Problem statement:
Copy each line of the data beneath in which the word "ApiClient" appears.

[Start of section]

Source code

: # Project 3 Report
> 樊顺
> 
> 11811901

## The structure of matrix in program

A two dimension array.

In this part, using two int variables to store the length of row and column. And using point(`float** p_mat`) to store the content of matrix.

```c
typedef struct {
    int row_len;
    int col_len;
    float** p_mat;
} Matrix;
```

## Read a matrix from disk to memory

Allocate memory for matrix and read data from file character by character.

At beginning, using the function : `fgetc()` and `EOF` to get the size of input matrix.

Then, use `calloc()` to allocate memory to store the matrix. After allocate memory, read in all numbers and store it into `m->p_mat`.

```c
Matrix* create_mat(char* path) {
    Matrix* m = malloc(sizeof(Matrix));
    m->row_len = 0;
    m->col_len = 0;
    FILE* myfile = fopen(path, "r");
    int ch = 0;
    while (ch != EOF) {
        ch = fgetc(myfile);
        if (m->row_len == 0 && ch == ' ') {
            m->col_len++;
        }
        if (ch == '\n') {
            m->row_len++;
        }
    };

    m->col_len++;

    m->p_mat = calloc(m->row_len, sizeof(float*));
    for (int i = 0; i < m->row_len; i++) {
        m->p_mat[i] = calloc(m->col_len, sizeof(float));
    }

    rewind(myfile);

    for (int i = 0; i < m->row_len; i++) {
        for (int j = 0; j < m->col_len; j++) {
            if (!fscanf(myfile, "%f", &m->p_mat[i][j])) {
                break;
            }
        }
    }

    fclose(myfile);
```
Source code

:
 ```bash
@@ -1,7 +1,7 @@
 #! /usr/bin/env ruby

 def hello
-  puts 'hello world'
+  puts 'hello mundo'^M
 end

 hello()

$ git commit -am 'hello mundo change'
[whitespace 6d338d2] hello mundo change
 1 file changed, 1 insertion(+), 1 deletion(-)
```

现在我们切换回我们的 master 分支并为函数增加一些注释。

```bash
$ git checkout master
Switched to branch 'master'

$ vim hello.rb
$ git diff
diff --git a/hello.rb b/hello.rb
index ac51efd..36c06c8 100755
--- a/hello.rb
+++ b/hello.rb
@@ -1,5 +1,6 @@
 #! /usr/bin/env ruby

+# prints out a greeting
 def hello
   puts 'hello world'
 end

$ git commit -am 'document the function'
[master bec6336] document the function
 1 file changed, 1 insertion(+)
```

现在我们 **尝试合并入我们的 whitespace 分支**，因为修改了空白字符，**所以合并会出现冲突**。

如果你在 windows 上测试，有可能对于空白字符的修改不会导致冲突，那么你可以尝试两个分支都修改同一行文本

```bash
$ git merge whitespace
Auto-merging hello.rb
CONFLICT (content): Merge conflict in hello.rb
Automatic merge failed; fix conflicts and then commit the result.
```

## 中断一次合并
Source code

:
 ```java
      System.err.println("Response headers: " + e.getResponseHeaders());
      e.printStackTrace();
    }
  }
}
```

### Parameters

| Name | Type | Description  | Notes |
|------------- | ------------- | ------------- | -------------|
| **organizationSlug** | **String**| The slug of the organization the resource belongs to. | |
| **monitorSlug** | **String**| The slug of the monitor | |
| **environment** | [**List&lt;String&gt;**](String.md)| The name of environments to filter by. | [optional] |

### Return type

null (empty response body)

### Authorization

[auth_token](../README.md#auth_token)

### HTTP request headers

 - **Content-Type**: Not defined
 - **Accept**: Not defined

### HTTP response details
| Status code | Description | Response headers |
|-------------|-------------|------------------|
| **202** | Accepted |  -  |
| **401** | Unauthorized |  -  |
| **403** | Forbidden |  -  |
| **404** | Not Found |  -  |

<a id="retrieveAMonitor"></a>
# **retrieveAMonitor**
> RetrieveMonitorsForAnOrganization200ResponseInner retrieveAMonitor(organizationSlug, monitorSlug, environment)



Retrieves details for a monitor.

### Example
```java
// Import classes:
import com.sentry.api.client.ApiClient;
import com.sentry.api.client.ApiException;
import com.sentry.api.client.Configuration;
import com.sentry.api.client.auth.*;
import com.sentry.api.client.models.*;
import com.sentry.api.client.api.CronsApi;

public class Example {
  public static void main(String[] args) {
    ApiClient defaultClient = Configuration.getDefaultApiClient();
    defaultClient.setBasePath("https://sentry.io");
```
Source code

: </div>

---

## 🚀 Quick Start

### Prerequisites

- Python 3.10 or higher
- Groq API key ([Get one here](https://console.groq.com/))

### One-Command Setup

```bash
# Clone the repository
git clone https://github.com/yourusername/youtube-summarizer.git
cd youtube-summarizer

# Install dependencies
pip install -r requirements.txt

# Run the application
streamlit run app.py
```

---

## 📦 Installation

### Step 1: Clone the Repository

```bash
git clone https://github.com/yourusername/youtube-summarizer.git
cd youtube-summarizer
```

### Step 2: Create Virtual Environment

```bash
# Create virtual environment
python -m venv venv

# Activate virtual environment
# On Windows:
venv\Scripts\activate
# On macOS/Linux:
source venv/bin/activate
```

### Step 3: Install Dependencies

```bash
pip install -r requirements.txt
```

[End of section]

Your response:
import com.sentry.api.client.ApiClient;
    ApiClient defaultClient = Configuration.getDefaultApiClient();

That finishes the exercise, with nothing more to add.